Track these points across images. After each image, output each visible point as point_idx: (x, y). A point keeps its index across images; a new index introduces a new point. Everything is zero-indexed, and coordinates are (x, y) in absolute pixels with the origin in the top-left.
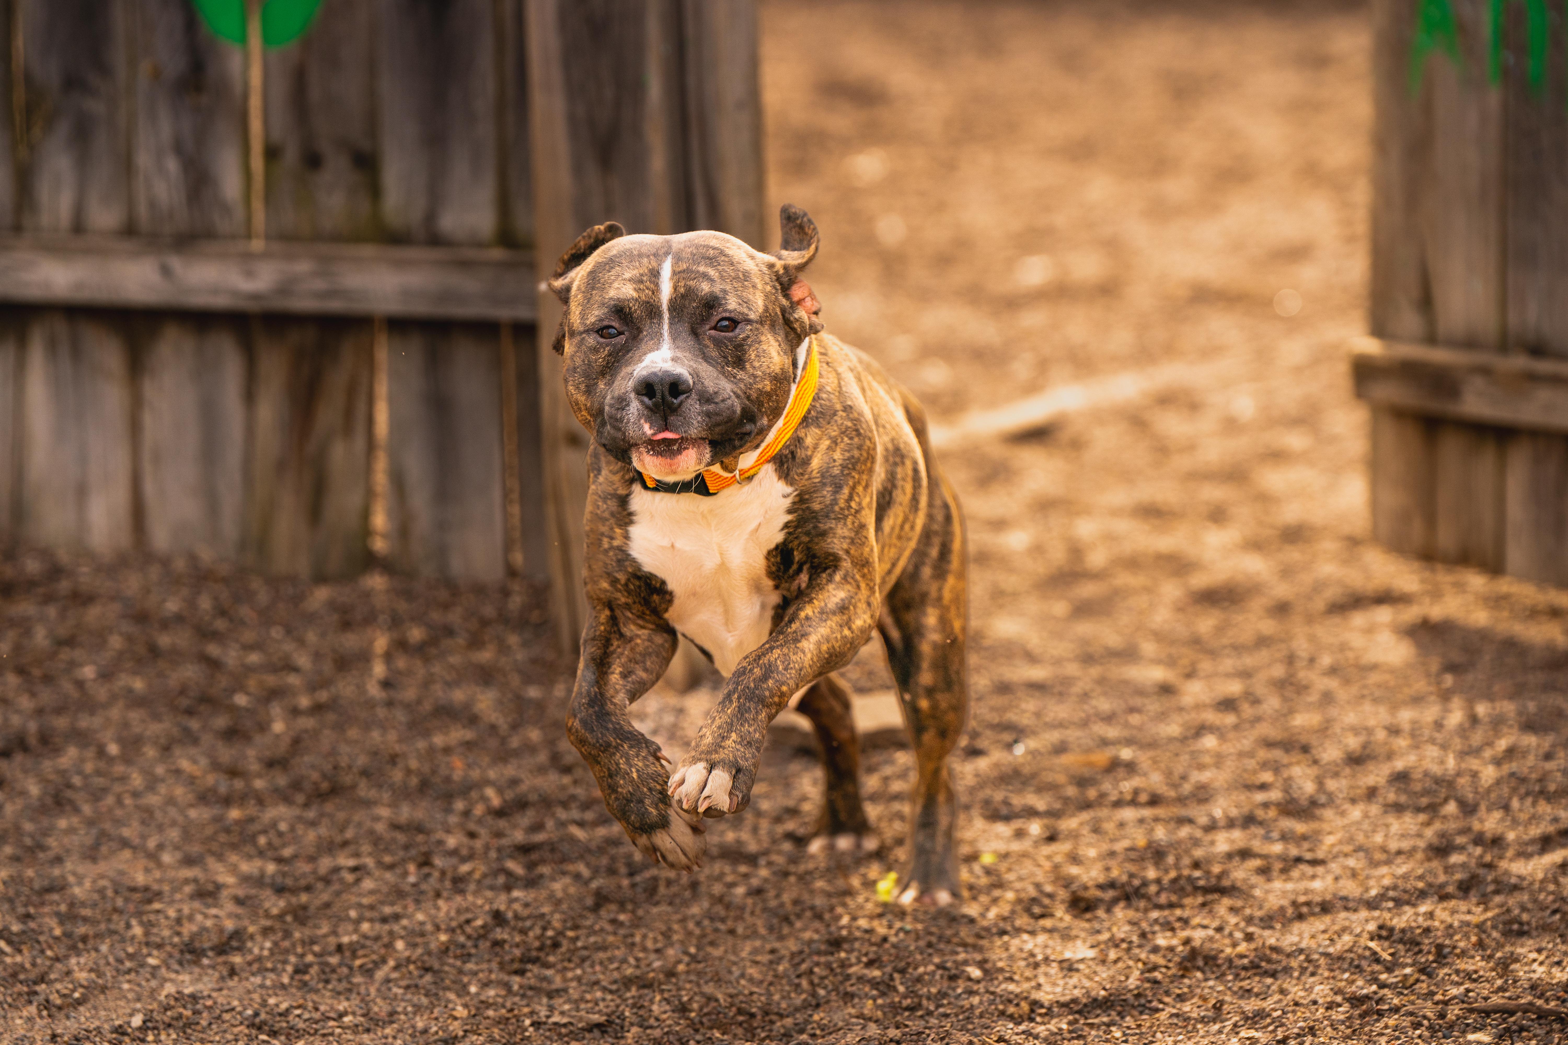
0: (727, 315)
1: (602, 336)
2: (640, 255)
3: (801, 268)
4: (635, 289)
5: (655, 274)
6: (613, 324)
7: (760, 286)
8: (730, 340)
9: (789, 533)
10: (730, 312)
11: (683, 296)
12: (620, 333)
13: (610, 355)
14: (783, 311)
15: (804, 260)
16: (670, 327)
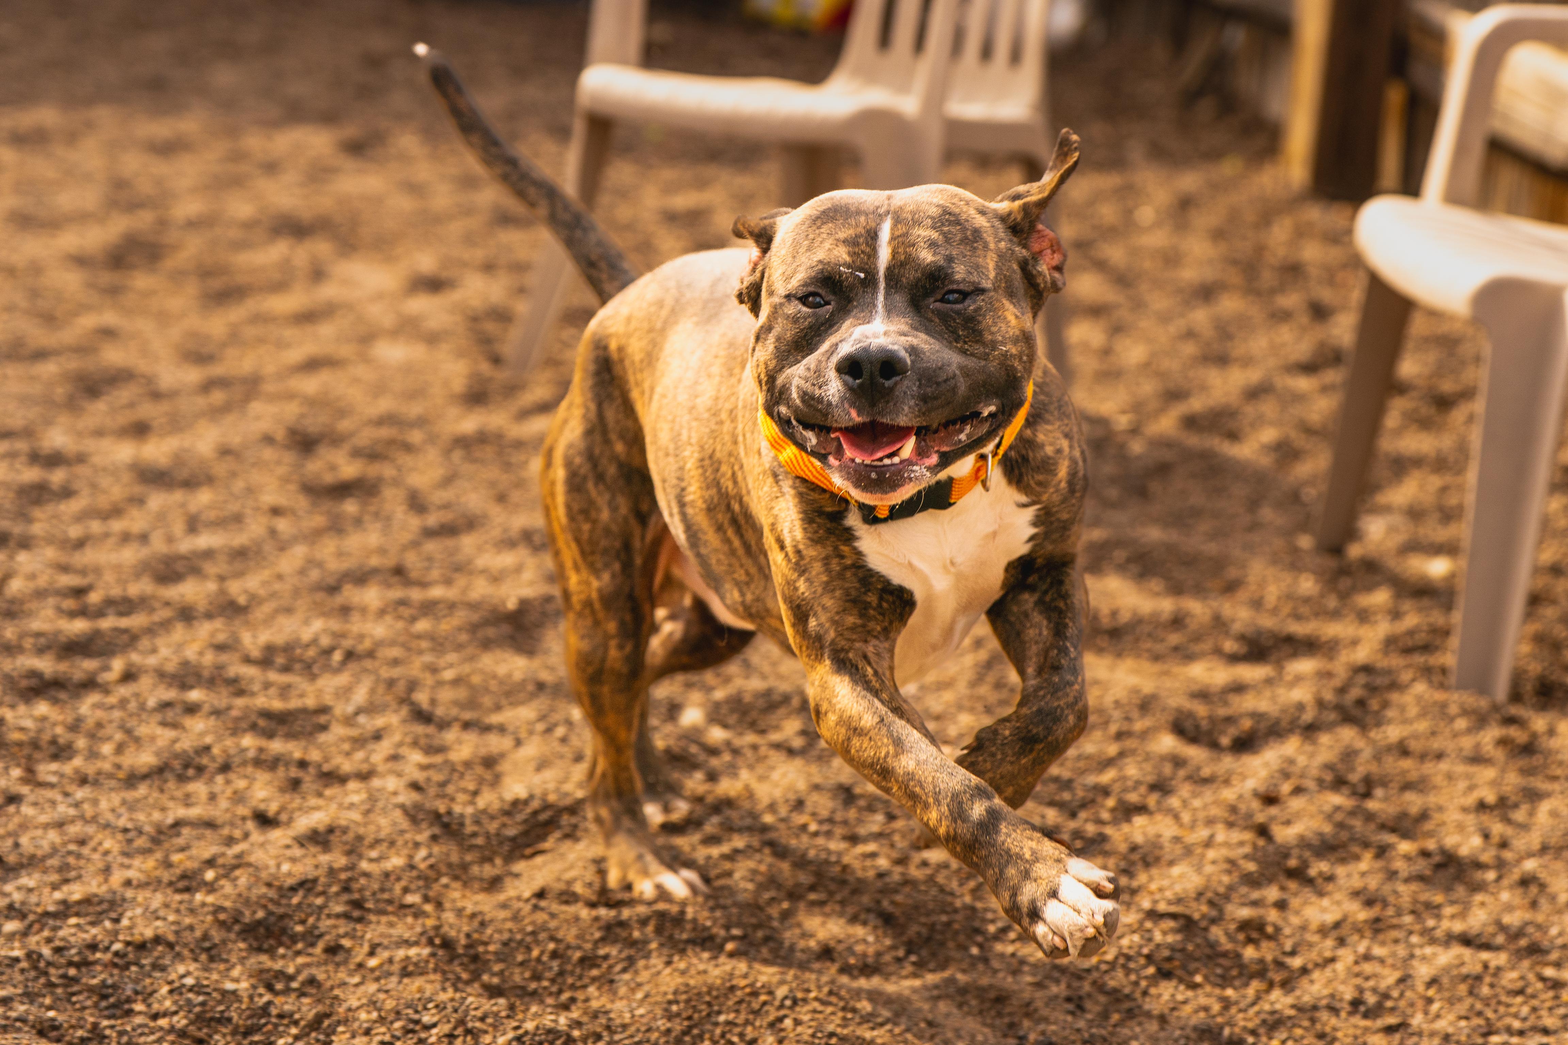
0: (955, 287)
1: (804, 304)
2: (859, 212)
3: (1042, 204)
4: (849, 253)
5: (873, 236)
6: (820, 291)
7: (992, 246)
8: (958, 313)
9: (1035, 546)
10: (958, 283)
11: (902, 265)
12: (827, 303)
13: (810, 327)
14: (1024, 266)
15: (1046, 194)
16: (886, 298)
+++++
Instruções da tarefa. Copie de novo todo o material acima, trocando "top-left" por "upper-left" e mantendo o resto igual. Não inclua as imagens na resposta.

Espaço da resposta.
Track these points across images. After each image, output each visible point as point_idx: (x, y). A point keeps its index across images; a new index introduces a new point. Everything is zero-indexed, and coordinates are (x, y) in absolute pixels with the origin in the upper-left.
0: (727, 315)
1: (602, 336)
2: (640, 255)
3: (801, 268)
4: (635, 289)
5: (655, 274)
6: (613, 324)
7: (760, 286)
8: (730, 340)
9: (789, 533)
10: (730, 312)
11: (683, 296)
12: (620, 333)
13: (610, 355)
14: (783, 311)
15: (804, 260)
16: (670, 327)
0: (955, 287)
1: (804, 304)
2: (859, 212)
3: (1042, 204)
4: (849, 253)
5: (873, 236)
6: (820, 291)
7: (992, 246)
8: (958, 313)
9: (1035, 546)
10: (958, 283)
11: (902, 265)
12: (827, 303)
13: (810, 327)
14: (1024, 266)
15: (1046, 194)
16: (886, 298)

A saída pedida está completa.